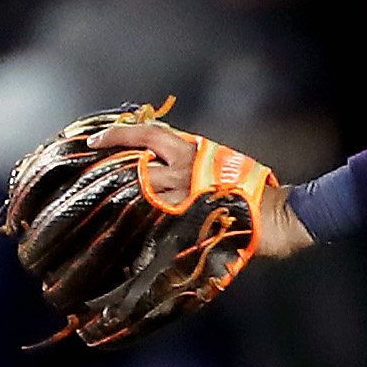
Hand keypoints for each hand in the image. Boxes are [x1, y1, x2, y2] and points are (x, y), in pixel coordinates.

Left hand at [83, 112, 308, 259]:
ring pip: (143, 194)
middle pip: (137, 164)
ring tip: (99, 202)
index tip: (93, 140)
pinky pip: (158, 224)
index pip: (149, 135)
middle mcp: (186, 172)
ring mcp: (187, 199)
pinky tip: (123, 232)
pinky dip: (140, 227)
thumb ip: (193, 161)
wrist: (282, 217)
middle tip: (84, 171)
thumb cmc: (254, 191)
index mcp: (194, 153)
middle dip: (110, 167)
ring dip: (120, 197)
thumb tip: (164, 162)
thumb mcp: (222, 164)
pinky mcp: (191, 224)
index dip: (118, 135)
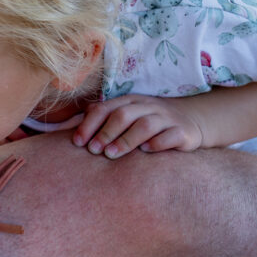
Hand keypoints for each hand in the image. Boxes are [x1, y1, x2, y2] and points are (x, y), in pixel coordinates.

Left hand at [72, 94, 203, 158]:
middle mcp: (147, 106)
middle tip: (93, 151)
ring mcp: (166, 118)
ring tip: (112, 154)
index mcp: (129, 102)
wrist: (192, 120)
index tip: (77, 142)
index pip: (105, 108)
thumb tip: (65, 129)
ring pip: (145, 125)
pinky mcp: (183, 132)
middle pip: (123, 114)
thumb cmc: (148, 122)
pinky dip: (157, 143)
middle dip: (106, 132)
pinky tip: (146, 151)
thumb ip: (99, 120)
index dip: (89, 124)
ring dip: (126, 140)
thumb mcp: (125, 117)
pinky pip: (171, 136)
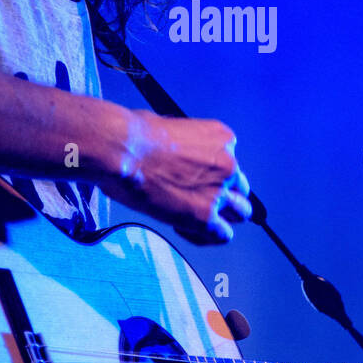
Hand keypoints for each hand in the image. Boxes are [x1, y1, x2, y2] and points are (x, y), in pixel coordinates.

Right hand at [107, 109, 251, 244]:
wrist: (122, 149)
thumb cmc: (135, 135)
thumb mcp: (170, 126)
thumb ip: (184, 145)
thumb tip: (174, 155)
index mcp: (221, 138)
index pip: (229, 162)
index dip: (210, 173)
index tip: (191, 177)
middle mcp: (227, 164)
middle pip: (239, 188)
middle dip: (221, 195)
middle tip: (195, 198)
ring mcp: (219, 191)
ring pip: (240, 213)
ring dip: (221, 216)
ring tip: (194, 217)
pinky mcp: (205, 216)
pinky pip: (222, 235)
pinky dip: (206, 235)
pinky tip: (185, 228)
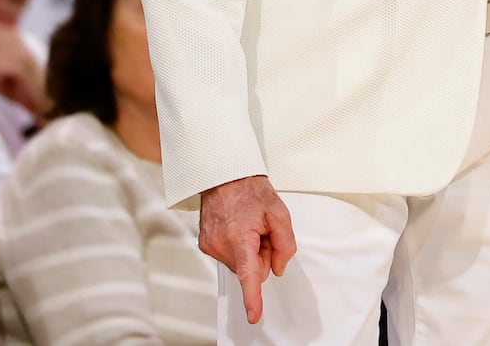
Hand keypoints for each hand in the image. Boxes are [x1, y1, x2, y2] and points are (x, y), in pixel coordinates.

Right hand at [199, 176, 295, 324]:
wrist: (224, 175)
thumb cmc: (250, 190)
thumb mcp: (279, 213)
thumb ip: (284, 244)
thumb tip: (278, 269)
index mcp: (240, 237)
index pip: (248, 273)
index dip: (252, 297)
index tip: (253, 315)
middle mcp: (221, 244)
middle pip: (251, 268)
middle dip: (261, 254)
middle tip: (262, 229)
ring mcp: (210, 245)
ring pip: (240, 263)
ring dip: (249, 249)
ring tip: (248, 224)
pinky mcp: (205, 244)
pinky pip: (230, 256)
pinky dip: (238, 246)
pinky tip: (238, 226)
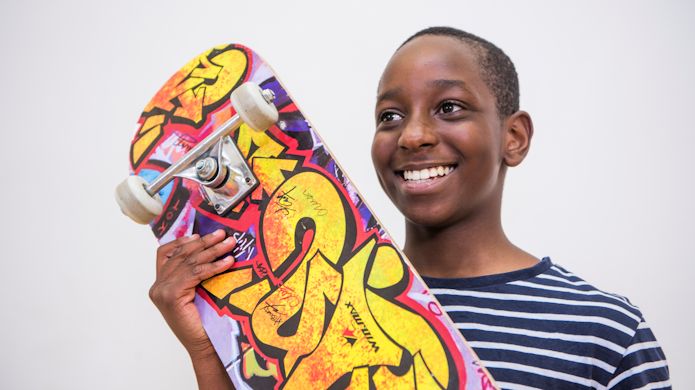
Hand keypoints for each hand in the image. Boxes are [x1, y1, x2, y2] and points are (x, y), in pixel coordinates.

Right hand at [149, 229, 236, 356]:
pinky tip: (228, 261)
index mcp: (160, 284)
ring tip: (230, 243)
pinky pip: (196, 274)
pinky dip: (214, 266)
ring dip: (212, 250)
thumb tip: (210, 248)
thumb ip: (194, 273)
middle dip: (204, 242)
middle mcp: (157, 287)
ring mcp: (162, 291)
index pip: (166, 254)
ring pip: (189, 262)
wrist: (203, 346)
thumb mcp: (196, 291)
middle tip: (222, 234)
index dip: (183, 241)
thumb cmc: (204, 321)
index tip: (200, 234)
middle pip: (181, 255)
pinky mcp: (171, 296)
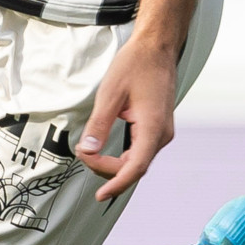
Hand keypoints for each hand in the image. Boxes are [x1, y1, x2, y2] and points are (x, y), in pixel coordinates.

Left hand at [77, 33, 178, 200]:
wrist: (156, 49)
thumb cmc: (135, 65)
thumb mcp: (110, 94)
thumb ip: (98, 125)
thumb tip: (87, 150)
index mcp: (154, 128)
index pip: (136, 167)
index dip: (117, 184)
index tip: (100, 195)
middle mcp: (162, 135)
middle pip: (135, 166)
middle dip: (107, 169)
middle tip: (81, 156)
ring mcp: (162, 132)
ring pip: (138, 160)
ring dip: (114, 163)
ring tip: (89, 155)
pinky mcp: (157, 127)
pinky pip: (140, 149)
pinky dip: (123, 156)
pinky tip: (106, 153)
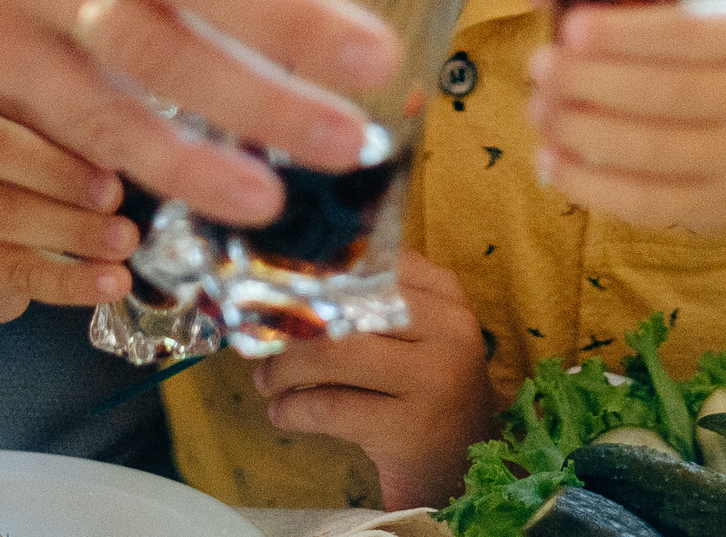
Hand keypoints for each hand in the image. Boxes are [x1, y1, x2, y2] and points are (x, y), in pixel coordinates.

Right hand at [0, 87, 139, 323]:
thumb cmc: (28, 163)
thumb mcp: (47, 125)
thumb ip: (84, 120)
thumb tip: (152, 135)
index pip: (17, 90)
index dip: (67, 115)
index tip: (119, 135)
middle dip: (64, 173)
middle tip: (116, 193)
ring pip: (4, 213)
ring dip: (72, 229)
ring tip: (125, 240)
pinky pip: (14, 269)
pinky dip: (69, 280)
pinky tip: (109, 282)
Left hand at [248, 249, 500, 509]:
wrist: (465, 461)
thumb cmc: (425, 386)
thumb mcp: (417, 333)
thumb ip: (371, 301)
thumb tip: (288, 284)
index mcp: (445, 296)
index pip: (369, 265)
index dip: (315, 277)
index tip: (279, 293)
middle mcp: (447, 329)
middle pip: (345, 307)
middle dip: (289, 325)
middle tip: (260, 344)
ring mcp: (432, 380)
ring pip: (333, 354)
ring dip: (284, 368)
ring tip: (267, 380)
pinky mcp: (409, 428)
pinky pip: (329, 408)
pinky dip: (292, 409)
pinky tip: (282, 413)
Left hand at [519, 0, 725, 239]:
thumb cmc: (723, 67)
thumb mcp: (694, 20)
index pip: (688, 34)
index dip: (627, 34)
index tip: (571, 28)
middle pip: (666, 93)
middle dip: (591, 81)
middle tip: (539, 68)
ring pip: (653, 149)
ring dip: (582, 131)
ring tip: (539, 112)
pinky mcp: (716, 205)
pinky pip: (647, 201)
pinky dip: (591, 184)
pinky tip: (552, 161)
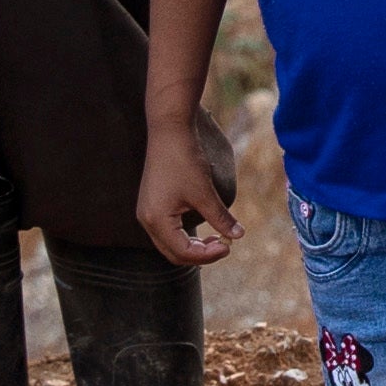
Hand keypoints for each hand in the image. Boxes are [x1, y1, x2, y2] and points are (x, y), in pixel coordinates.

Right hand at [135, 118, 236, 268]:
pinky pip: (168, 231)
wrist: (168, 130)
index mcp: (157, 221)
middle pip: (174, 253)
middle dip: (200, 254)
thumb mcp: (204, 192)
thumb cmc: (184, 160)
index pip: (183, 253)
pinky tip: (203, 227)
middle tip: (224, 245)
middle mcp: (147, 221)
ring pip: (170, 244)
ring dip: (193, 246)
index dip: (208, 255)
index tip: (229, 246)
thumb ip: (220, 217)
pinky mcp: (152, 204)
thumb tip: (238, 236)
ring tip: (217, 238)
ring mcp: (147, 213)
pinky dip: (185, 235)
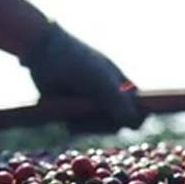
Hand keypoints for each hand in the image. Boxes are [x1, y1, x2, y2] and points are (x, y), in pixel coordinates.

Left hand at [22, 23, 146, 129]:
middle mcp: (110, 99)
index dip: (136, 118)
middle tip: (93, 112)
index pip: (139, 111)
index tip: (127, 121)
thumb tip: (133, 123)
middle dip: (106, 123)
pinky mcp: (75, 113)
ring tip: (76, 108)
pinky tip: (68, 111)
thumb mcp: (101, 81)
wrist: (45, 54)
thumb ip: (118, 102)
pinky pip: (81, 129)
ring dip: (89, 124)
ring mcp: (92, 107)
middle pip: (118, 125)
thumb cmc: (79, 62)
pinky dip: (76, 123)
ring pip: (99, 129)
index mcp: (124, 88)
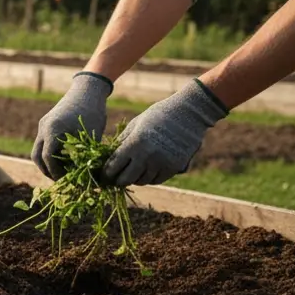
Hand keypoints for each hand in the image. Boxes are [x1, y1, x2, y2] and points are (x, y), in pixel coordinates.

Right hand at [33, 72, 111, 178]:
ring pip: (38, 150)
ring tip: (62, 170)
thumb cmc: (93, 112)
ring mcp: (43, 125)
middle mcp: (43, 128)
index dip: (56, 173)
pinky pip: (43, 142)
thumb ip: (85, 156)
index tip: (67, 180)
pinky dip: (50, 152)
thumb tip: (86, 176)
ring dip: (47, 162)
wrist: (88, 89)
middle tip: (61, 180)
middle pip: (37, 157)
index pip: (48, 159)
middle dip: (47, 171)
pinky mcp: (46, 122)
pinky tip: (64, 156)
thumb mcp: (92, 137)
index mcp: (53, 131)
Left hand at [103, 80, 228, 186]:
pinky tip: (148, 170)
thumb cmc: (159, 115)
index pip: (113, 167)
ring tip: (134, 171)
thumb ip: (122, 142)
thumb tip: (108, 158)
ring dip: (136, 178)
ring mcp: (162, 163)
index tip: (105, 175)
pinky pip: (157, 180)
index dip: (107, 174)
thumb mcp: (136, 124)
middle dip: (119, 180)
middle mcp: (147, 156)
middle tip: (117, 178)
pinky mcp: (175, 167)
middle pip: (126, 180)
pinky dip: (151, 178)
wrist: (189, 113)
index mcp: (134, 143)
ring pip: (142, 181)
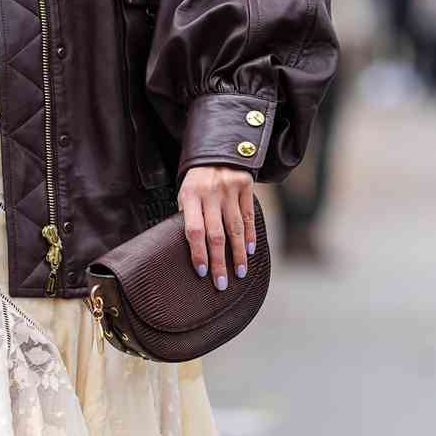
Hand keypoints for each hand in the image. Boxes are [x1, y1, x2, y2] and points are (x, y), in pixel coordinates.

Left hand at [178, 164, 255, 286]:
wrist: (216, 152)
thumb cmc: (196, 182)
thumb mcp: (185, 194)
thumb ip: (188, 217)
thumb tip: (193, 250)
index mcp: (190, 195)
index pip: (194, 230)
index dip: (198, 253)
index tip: (202, 272)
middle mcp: (210, 192)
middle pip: (216, 234)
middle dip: (219, 262)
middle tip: (221, 284)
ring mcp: (229, 189)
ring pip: (235, 228)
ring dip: (237, 254)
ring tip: (239, 273)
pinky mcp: (245, 186)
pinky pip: (248, 216)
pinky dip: (250, 236)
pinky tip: (249, 251)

· · ·

**Directions**
Please leave out the pictures as you reproduce the lines exactly, from the first line of the entries through the line containing "thumb cmc: (254, 191)".

**Reply**
Hand keypoints for each hand in the image. Boxes are [x1, y1, x2, y2] and points are (x, y), in pixel coordinates.

Left hand at [83, 112, 308, 259]:
ring pip: (143, 194)
middle pip: (137, 164)
ring tip: (99, 202)
index tip: (93, 140)
pinky pip: (158, 224)
index pip: (149, 135)
middle mcp: (186, 172)
ring mcp: (187, 199)
pinky tip: (123, 232)
pinky dip: (140, 227)
thumb ip: (193, 161)
wrist: (282, 217)
middle tip: (84, 171)
thumb cmc: (254, 191)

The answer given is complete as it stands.